### SOURCE MATERIAL ###
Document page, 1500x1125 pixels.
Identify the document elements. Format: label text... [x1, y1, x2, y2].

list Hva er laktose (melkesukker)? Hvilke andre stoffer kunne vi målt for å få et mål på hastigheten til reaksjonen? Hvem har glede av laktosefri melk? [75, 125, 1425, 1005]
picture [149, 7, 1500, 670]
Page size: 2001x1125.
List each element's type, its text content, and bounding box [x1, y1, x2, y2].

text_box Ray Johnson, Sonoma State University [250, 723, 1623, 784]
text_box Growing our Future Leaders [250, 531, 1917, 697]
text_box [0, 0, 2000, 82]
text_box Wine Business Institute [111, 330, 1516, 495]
###
(GOAL OF THE EXERCISE)
In the listing above, find the line containing "Page size: 2001x1125." and please quote exactly that line through the last one, and no other lines.

(ANSWER TO THE PROBLEM)
Page size: 2001x1125.
List each element's type, its text content, and bounding box [x1, y1, x2, y2].

text_box Ray Johnson, Sonoma State University [250, 723, 1623, 784]
text_box Growing our Future Leaders [250, 531, 1917, 697]
text_box [0, 0, 2000, 82]
text_box Wine Business Institute [111, 330, 1516, 495]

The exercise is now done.